The DOL determined that, although it was in most respects separately organized and operated, the summer camp could not be considered a separate “establishment” under Sec. 13(a)(3) because two of the organization’s employees – its general manager and administrative assistant – also spent a significant portion of their time during the summer administering the summer camp, and because the camp was not physically separated from the rest of the operation.
Applied to a college or university summer camp, this could suggest that a camp held on campus and administered in part by college or university employees may not qualify for the Sec. 13(a)(3) exemption, even if the bulk of the camp staff was hired solely for purposes of the camp.
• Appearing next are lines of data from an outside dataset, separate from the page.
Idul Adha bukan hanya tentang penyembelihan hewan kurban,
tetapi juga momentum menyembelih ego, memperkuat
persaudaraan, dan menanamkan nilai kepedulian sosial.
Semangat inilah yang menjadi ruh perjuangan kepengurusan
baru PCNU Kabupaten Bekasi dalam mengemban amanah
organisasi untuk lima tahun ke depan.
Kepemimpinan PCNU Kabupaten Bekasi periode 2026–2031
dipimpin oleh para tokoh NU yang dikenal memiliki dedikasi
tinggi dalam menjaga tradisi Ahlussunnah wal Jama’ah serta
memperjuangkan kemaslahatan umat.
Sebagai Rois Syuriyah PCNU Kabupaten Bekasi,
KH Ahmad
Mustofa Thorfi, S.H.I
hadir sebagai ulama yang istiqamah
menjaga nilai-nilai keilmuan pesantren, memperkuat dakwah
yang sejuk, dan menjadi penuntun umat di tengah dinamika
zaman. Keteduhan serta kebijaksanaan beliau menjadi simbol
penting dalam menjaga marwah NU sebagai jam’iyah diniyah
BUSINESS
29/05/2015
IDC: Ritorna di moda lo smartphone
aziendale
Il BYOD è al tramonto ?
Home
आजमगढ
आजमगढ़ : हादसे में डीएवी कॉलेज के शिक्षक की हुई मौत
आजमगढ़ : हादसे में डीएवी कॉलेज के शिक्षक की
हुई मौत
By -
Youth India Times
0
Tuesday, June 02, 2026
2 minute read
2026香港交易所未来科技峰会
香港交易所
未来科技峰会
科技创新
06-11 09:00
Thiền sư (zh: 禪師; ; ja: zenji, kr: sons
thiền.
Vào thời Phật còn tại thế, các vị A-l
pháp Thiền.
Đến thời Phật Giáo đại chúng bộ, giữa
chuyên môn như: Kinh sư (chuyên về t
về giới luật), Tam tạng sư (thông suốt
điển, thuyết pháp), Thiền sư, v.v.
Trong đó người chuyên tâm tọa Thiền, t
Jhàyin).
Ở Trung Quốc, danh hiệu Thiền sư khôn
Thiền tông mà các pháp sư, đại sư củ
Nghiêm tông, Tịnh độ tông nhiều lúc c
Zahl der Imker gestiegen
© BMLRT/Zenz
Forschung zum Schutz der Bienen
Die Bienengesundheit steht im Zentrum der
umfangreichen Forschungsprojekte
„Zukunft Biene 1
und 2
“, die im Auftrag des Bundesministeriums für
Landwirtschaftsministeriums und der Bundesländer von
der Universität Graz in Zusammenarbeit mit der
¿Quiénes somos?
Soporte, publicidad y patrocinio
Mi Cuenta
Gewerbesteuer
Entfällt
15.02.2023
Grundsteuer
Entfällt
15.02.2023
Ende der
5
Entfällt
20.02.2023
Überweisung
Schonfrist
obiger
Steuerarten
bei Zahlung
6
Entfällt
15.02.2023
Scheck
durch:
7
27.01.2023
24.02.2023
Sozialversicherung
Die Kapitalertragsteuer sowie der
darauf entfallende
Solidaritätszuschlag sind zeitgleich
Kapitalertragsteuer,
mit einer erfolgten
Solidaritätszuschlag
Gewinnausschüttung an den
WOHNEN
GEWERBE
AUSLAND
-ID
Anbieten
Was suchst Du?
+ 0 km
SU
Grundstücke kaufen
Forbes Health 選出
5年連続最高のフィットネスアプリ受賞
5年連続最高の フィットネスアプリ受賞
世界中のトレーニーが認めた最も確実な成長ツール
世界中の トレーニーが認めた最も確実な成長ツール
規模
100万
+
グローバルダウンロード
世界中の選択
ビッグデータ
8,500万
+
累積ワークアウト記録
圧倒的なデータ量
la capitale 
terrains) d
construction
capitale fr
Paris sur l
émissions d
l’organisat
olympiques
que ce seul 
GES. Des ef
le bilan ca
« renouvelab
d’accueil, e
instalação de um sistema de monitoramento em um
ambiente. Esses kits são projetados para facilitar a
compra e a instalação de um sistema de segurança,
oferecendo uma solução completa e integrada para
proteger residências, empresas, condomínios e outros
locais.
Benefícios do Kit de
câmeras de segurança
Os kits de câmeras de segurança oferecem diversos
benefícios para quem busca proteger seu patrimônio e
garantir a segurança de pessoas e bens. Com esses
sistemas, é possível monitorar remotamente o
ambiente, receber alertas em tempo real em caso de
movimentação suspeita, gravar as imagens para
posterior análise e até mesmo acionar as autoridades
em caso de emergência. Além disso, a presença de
This is not to say that college or university employees can have nothing to do with the camp – the regulation makes clear that the problem arises when employees float freely between the two purportedly separate “establishments”:
The requirement that there be no interchange of employees between the units does not mean that an employee of one unit may not occasionally, when circumstances require it, render some help in the other units or that one employee of one unit may not be transferred to work in the other unit. The requirement has reference to the indiscriminate use of the employee in both units without regard to the segregated functions of such units.
The question of what constitutes an “establishment” for purposes of the Sec. 13(a)(3) exemption was addressed just last month in two district court decisions, Feagley v. Tampa Bay Downs, Inc. and McMillan v. BSA Aloha Council. In Feagley, there was no dispute that the defendant racetrack’s employees were exempt under Sec. 13(a)(3), but the plaintiff, a card dealer in a poker room on the race track’s premises, claimed that the poker room was a separate establishment and that the company had violated his FLSA rights by forcing him to pool his tips with non-tipped employees such as supervisors. The court held that the 3-factor test from 29 C.F.R. § 779.305 applied, but found that there were disputed factual issues that required the case to proceed to trial.
In McMillan, the plaintiff was employed as a Camp Ranger, working at three Boy Scout camps operated by the Aloha Council. While he worked year-round, the camps primarily operated a 4-week summer camp program. Taken together, the camps satisfied the average receipts requirement for the seasonal establishment exemption. However, McMillan argued that he was actually employed by one of the camps, Camp Pupukea, and that the 4-week summer camp held there was a separate establishment from the year-round operation that employed him. The court rejected this argument, finding no evidence that the Aloha Council operated the 4-week summer camp as a unit separate from the other activities at the camp or that it did not interchange employees with the rest of the camp’s operations.
Insights for Employers
Like other FLSA exemptions, the exemption for seasonal recreational and amusement establishments can be complicated and difficult to apply in practice. When applying this exemption, employers should be mindful of several factors:
- The exemption is limited to amusement or recreational establishments, organized camps, and religious or non-profit educational conference centers. Other kinds of seasonal businesses need not apply.
- The exemption will only apply to establishments that operate no more than seven months out of the year, or that meet the average receipts test described above. Again, it is important to understand what constitutes “operating” and how to properly calculate the average receipts.
- To properly apply the exemption, it is vital to understand how the regulations and courts define the term “establishment.”